4 Kasım 2014 günü Ankara’da Türkiye Barolar Birliği’nde, Birlik Başkanı Metin Feyzioğlu ve yönetim kurulu üyeleri ile Halit Çelenk Hukuk Ödülleri Seçici ve Düzenleyici Kurul üyelerinin katıldığı, basına yönelik bilgilendirme toplantısı bir kez daha gösterdi ki, Halit Çelenk adı altında yapılan bir basın toplantısı bile sıradanlığı aşıyor.

Türkiye’de hukukun altüst oluşuna yanıt için Halit Çelenk gibi “devrimci duruş” insanlarının yol gösterici olacağı açık.

Bu yol göstericiliğin, Halit Çelenk kimliğinde toplanan birçok nedeni var.

Birincisi, O bir hukuk insanı. Kendi sözleriyle, “yasa adamı” değil, “hukuk adamı”. Çünkü “hukuk adamı yasaların da üstünde olan hukuka bağlı adamdır. Yasalar toplumun ekonomik ve sosyal gelişmesini engelliyorsa, köstekliyorsa, belli bir sınıfa hizmet ediyorsa, yasa adamı da bu çıkarlara hizmet ediyor demektir. Hukuk adamının tutumu bundan farklıdır. O, yasaların, kimin hangi sınıfın çıkarına hizmet ettiğini saptayacak ve ona göre tavır takınacaktır”.

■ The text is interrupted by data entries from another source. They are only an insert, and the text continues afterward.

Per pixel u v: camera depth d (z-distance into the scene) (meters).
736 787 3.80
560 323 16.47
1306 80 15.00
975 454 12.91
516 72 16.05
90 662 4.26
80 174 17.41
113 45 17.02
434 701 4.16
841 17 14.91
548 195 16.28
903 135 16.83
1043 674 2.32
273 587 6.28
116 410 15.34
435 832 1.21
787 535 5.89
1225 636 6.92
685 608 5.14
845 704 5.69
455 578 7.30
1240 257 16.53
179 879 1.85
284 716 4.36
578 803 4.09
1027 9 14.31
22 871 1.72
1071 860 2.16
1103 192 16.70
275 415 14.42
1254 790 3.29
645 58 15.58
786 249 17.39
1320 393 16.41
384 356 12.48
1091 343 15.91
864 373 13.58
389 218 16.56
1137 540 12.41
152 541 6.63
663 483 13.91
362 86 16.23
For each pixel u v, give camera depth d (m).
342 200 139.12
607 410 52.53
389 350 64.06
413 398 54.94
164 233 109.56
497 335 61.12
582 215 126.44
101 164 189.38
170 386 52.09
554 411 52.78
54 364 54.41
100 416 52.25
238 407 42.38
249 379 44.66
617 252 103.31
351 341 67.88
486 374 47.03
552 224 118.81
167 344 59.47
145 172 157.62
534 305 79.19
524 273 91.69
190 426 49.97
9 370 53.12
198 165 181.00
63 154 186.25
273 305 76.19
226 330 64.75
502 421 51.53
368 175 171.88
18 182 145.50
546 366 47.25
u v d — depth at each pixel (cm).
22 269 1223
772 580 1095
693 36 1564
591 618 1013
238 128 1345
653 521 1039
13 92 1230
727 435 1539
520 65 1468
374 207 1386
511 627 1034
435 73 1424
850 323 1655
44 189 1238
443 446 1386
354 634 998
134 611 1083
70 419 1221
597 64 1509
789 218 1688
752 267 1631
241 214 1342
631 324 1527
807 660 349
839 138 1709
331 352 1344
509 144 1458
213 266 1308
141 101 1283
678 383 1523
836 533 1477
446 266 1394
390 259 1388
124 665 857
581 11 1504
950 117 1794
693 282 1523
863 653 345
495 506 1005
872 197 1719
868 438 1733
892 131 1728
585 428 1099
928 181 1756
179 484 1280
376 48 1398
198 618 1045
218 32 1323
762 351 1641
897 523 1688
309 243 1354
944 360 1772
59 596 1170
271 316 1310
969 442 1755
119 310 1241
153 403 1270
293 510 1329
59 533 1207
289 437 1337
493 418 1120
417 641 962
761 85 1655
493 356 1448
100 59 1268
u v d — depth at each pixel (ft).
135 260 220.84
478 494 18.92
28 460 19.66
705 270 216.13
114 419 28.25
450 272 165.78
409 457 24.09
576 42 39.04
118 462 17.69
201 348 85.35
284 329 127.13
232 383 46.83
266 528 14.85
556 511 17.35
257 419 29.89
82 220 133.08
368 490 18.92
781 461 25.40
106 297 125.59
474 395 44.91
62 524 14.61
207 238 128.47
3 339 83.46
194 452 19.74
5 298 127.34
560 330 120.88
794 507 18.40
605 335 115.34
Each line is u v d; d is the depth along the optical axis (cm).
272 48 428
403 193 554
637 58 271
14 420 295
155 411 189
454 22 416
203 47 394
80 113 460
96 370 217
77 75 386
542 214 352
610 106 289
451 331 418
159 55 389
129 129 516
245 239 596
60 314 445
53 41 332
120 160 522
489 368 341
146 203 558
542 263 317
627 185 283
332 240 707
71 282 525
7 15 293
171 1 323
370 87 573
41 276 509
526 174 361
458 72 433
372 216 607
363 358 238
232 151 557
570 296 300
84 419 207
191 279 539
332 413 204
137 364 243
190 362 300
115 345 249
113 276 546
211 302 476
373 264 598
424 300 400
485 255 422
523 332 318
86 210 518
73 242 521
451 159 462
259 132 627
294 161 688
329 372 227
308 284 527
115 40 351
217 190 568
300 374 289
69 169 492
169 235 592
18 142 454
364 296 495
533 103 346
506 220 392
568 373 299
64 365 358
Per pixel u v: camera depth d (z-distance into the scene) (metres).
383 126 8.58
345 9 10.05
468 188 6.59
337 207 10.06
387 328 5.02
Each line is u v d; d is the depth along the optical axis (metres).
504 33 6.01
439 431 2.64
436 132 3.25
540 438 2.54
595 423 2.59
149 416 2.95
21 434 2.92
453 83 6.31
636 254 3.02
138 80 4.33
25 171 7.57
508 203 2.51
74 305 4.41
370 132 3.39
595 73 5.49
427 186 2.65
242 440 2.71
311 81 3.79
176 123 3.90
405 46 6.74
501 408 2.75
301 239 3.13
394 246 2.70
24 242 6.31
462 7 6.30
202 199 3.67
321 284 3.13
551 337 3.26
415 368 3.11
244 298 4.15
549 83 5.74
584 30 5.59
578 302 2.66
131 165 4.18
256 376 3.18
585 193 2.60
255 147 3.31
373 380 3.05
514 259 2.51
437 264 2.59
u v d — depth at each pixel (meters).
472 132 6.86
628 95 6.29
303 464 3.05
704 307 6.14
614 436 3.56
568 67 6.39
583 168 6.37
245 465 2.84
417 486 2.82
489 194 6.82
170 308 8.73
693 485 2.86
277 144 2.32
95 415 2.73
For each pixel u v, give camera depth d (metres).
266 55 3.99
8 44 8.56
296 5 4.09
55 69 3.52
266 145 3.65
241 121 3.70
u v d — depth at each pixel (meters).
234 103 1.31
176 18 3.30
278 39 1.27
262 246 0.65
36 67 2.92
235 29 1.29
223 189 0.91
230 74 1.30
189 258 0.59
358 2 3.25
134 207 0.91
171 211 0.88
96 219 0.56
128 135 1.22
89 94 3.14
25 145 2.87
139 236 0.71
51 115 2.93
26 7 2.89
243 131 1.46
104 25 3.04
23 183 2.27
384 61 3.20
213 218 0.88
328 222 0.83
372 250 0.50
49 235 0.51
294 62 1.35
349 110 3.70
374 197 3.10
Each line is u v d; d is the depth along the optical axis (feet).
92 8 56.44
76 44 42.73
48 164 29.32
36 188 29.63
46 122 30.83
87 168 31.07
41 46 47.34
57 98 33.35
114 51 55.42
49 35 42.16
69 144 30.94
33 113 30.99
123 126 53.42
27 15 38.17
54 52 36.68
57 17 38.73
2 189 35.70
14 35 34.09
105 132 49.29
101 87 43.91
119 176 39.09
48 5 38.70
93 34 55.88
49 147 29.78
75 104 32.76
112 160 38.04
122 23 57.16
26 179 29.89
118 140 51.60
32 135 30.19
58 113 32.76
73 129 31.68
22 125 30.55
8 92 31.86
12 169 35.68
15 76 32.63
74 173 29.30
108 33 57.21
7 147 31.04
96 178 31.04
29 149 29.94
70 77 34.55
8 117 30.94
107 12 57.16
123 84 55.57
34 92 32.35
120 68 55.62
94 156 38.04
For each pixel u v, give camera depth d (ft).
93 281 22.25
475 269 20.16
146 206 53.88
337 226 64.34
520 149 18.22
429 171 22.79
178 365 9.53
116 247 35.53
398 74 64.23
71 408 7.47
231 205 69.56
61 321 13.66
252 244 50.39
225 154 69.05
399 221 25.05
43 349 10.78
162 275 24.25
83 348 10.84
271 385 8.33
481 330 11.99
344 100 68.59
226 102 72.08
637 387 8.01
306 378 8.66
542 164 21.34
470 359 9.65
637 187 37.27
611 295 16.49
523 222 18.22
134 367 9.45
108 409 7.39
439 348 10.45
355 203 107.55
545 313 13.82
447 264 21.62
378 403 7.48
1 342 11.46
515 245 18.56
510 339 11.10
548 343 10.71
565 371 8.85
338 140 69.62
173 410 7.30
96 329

İkincisi, O bir siyasetçi. Hem öyle dışarıdan bakıp cafcaflı sözler edenlerden değil. Fiilen siyasetin içinde ve devrimci... Devrimcilerin ödünsüz savunmanlığını yaparken de sanık sandalyesinde otururken de devrimci, sosyalizmin bilgesi.

Üçüncüsü, O bir araştırmacı yazar. Hukuk ve siyaset alanında aktif yer alırken yaşadıklarını ve düşüncelerini korkusuzca kaleme döken, üreten, düşündüren ve yazdıran bir öğretmen.

Dördüncüsü, O bir örgüt insanı. İnsanın, siyaseti örgütle yapacağına, örgütle güçleneceğine, örgütle hedefine ulaşacağına inanan örgütçü. TİP’in ve birçok demokratik kitle örgütünün üyesi, yöneticisi ya da kurucusu…

Beşincisi, O bir insan dostu. Halkla, işçilerle, öğrencilerle, ezilen ve sömürülenlerle, haksızlığa uğrayanlarla, işkence görenlerle, aydın ve sanatçılarla, ailesiyle birlikte insan. Umudu insanda gören, “insanlar düşündükçe haksız ve vahşi düzeni değiştirmek için mücadelelerini sürdürecektir” diyen sınıfsal bakan, sınıfsal düşünen insan.

Bu, eksiği fazla olan sıralama, Halit Çelenk’in ardından üretilecek eserlere de hukuka bakışa da yol gösterici olacaktır. Asıl yol göstericilik ise egemen sınıfın çıkarlarını esas alan, piyasacılık ve gericilik üzerine kurulu düzene karşı mücadele için olacaktır.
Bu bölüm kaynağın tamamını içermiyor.